When episode initiators with expertise in one part of the care continuum (say hospital) partner with conveners with expertise in another part of the care continuum (say post acute), they often consider dividing responsibilities and economics within such areas of expertise. In this example, the hospital knows how to run a hospital and therefore will take upside and downside risk on acute portion of the bundle.
In exchange for the partnership, the convener then accepts responsibility for the post acute portion and shares the upside with the episode initiator. Well-intentioned, fair, easy, not…
Ratio of acute and post acute split – If this was fixed at a point in time and waste was trimmed out of one part of the care spectrum (most likely post acute), then the mix in reality moves further and further away from the original fixed ratio.

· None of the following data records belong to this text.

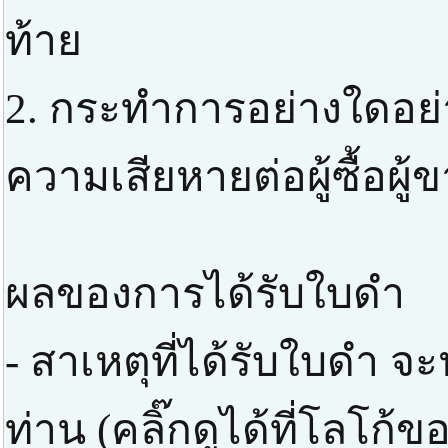
ท้าย
2. กระทำการอย่างใดอย่าง
ความเสียหายต่อผู้ซื้อผู้
ผลของการได้รับใบดำ
- สาเหตุที่ได้รับใบดำ 
ท่าน (คลิ๊กดูได้ที่โลโก้ข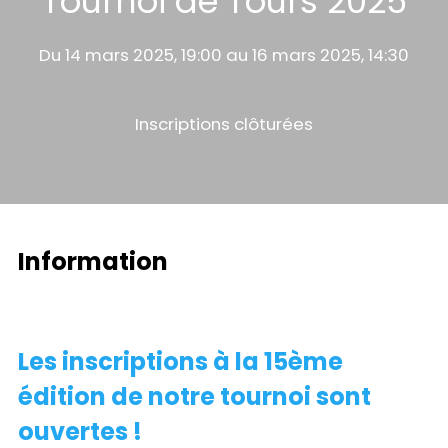
Tournoi de Tours 2025
Du 14 mars 2025, 19:00 au 16 mars 2025, 14:30
Inscriptions clôturées
Information
Les inscriptions à la 15ème
édition de notre tournoi sont
ouvertes !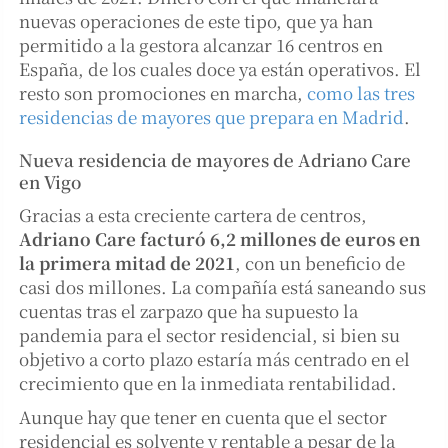
nuevas operaciones de este tipo, que ya han
permitido a la gestora alcanzar 16 centros en
España, de los cuales doce ya están operativos. El
resto son promociones en marcha,
como las tres
residencias de mayores que prepara en Madrid
.
Nueva residencia de mayores de Adriano Care
en Vigo
Gracias a esta creciente cartera de centros,
Adriano Care facturó 6,2 millones de euros en
la primera mitad de 2021
, con un beneficio de
casi dos millones. La compañía está saneando sus
cuentas tras el zarpazo que ha supuesto la
pandemia para el sector residencial, si bien su
objetivo a corto plazo estaría más centrado en el
crecimiento que en la inmediata rentabilidad.
Aunque hay que tener en cuenta que el sector
residencial es solvente y rentable a pesar de la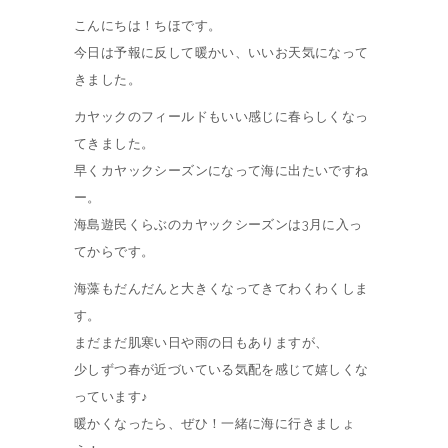
こんにちは！ちほです。
今日は予報に反して暖かい、いいお天気になって
きました。
カヤックのフィールドもいい感じに春らしくなっ
てきました。
早くカヤックシーズンになって海に出たいですね
ー。
海島遊民くらぶのカヤックシーズンは3月に入っ
てからです。
海藻もだんだんと大きくなってきてわくわくしま
す。
まだまだ肌寒い日や雨の日もありますが、
少しずつ春が近づいている気配を感じて嬉しくな
っています♪
暖かくなったら、ぜひ！一緒に海に行きましょ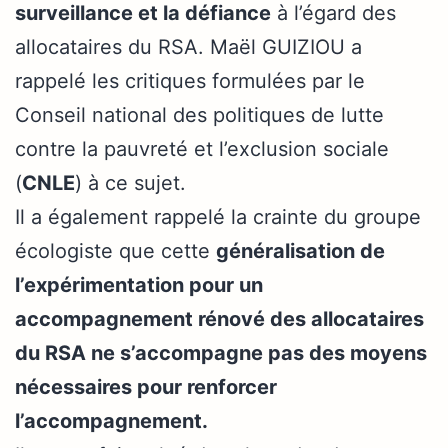
surveillance et la défiance
à l’égard des
allocataires du RSA. Maël GUIZIOU a
rappelé les critiques formulées par le
Conseil national des politiques de lutte
contre la pauvreté et l’exclusion sociale
(
CNLE
) à ce sujet.
Il a également rappelé la crainte du groupe
écologiste que cette
généralisation de
l’expérimentation pour un
accompagnement rénové des allocataires
du RSA ne s’accompagne pas des moyens
nécessaires pour renforcer
l’accompagnement.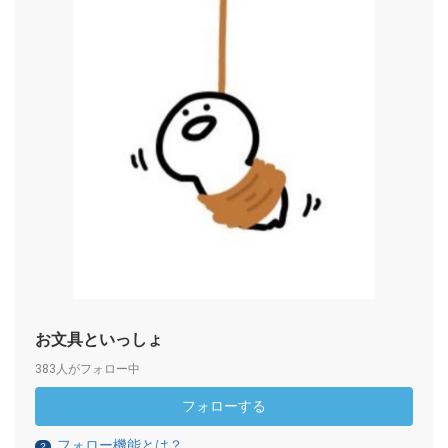
お文具といっしょ
383人がフォロー中
フォローする
フォロー機能とは？
？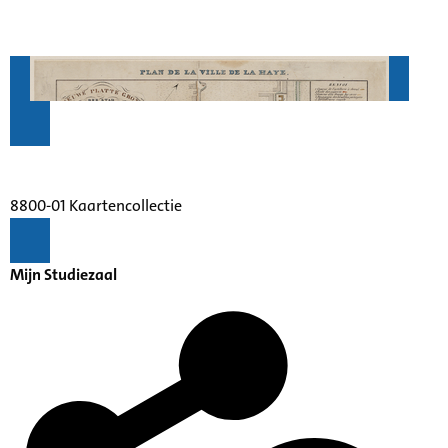
8800-01 Kaartencollectie
Mijn Studiezaal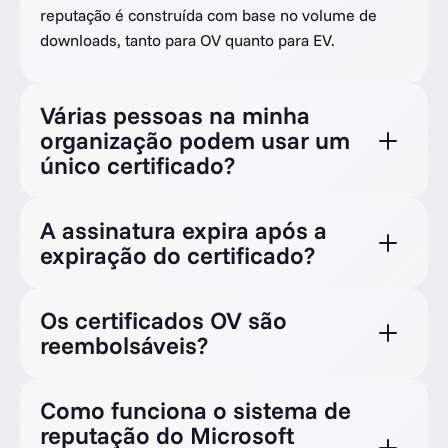
reputação é construída com base no volume de
downloads, tanto para OV quanto para EV.
Várias pessoas na minha
organização podem usar um
único certificado?
A assinatura expira após a
expiração do certificado?
Os certificados OV são
reembolsáveis?
Como funciona o sistema de
reputação do Microsoft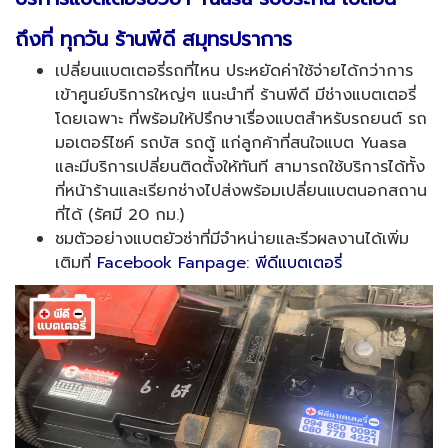
ถึงที่ ทุกวัน ร้านพีดี สมุทรปราการ
เปลี่ยนแบตเตอรี่รถที่ไหน ประหยัดค่าใช้จ่ายได้กว่าการ
เข้าศูนย์บริการใหญ่ๆ แนะนำที่ ร้านพีดี มีช่างแบตเตอรี่
โดยเฉพาะ ที่พร้อมให้ปรึกษาเรื่องแบตสำหรับรถยนต์ รถ
มอเตอร์ไซค์ รถบัส รถตู้ แก่ลูกค้าที่สนใจแบต Yuasa
และมีบริการเปลี่ยนติดตั้งให้ทันที สามารถใช้บริการได้ทั้ง
ที่หน้าร้านและเรียกช่างไปส่งพร้อมเปลี่ยนแบตนอกสถาน
ที่ได้ (รัศมี 20 กม.)
ชมตัวอย่างแบตยัวซ่าที่มีจำหน่ายและรีวผลงานได้เพิ่ม
เติมที่
Facebook Fanpage: พีดีแบตเตอรี่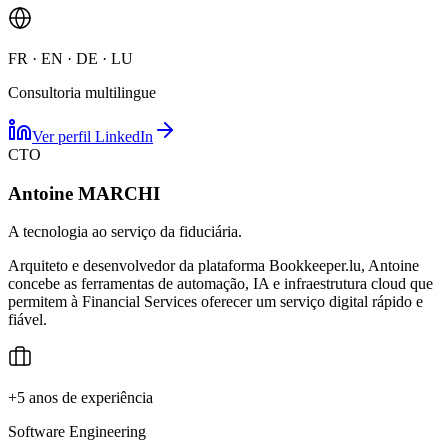
FR · EN · DE · LU
Consultoria multilingue
Ver perfil LinkedIn
CTO
Antoine MARCHI
A tecnologia ao serviço da fiduciária.
Arquiteto e desenvolvedor da plataforma Bookkeeper.lu, Antoine
concebe as ferramentas de automação, IA e infraestrutura cloud que
permitem à Financial Services oferecer um serviço digital rápido e
fiável.
+5 anos de experiência
Software Engineering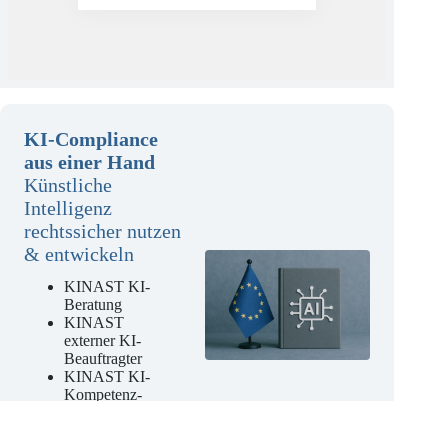
KI-Compliance
aus einer Hand
Künstliche
Intelligenz
rechtssicher nutzen
& entwickeln
KINAST KI-
Beratung
KINAST
externer KI-
Beauftragter
KINAST KI-
Kompetenz-
Schulungen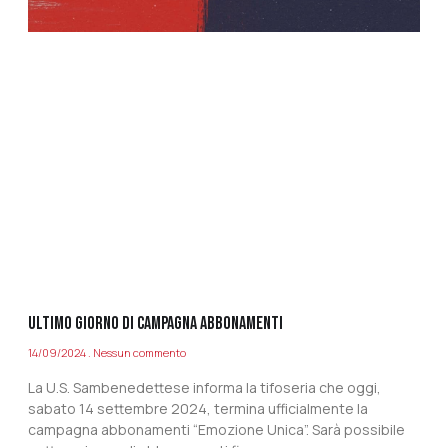
ULTIMO GIORNO DI CAMPAGNA ABBONAMENTI
14/09/2024
Nessun commento
La U.S. Sambenedettese informa la tifoseria che oggi,
sabato 14 settembre 2024, termina ufficialmente la
campagna abbonamenti “Emozione Unica”. Sarà possibile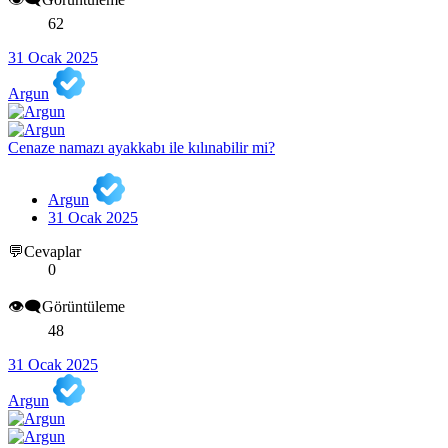
62
31 Ocak 2025
Argun
Cenaze namazı ayakkabı ile kılınabilir mi?
Argun
31 Ocak 2025
💬Cevaplar
0
👁️‍🗨️Görüntüleme
48
31 Ocak 2025
Argun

Consider overcoming by having a ratio based on a rolling average of say recent four quarters (one quarter is too volatile), but acknowledge that many episode initiators may have low volumes in a number of episodes even on a four-quarter basis.
Multi-factor volatility – While a ratio of acute and post acute can be agreed upon, there are many other elements that introduce variance – hospital’s (or other care provider) own DRG pricing change over time, wage factors, trend factors etc. They make for inelegant spreadsheets and even more inelegant economics sometimes.
There are some episodes where one part of the care continuum performs particularly well and the other part may be mediocre / marginally. If responsibilities and economics were not equally shared, then one party favors certain episodes over another during episode selection. On that episode, then the other party is uncommonly reliant on the performance of their counterpart and may experience red from volatility.
The good news is these elaborate financial arrangements rest on a foundation of care improvement and that gets us ahead as a nation. Whoever said structuring is easy… CMMI, episode initiators, conveners – I feel for you.